# Exercise brief
Count how many lines in the rows below contain the string "Pasquale", treating case as significant, and reply with the number only.

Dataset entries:
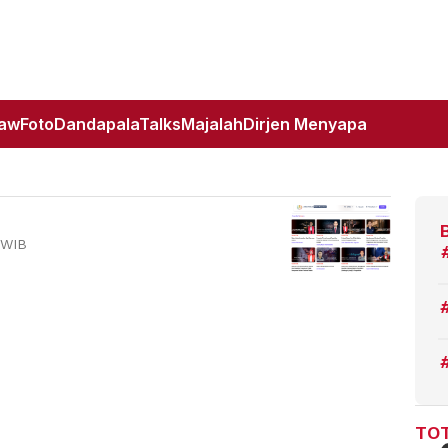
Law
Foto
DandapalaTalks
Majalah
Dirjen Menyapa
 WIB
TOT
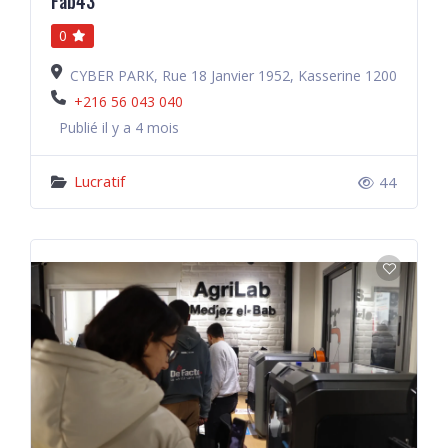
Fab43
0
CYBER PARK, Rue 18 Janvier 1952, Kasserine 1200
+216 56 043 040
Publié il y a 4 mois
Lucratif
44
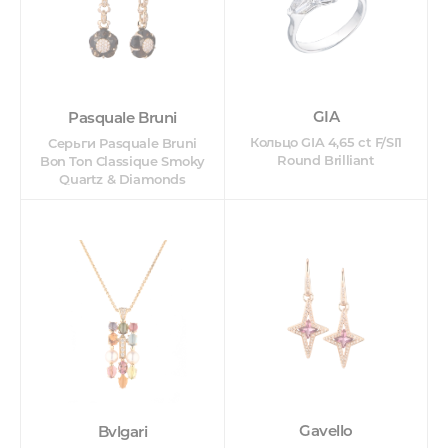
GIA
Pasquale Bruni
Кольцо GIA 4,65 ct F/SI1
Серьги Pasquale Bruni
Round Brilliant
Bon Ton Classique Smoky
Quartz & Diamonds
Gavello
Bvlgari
--
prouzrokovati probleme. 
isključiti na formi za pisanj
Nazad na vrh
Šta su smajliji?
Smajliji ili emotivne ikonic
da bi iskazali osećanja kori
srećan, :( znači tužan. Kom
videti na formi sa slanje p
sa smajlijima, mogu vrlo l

# Response to this task
2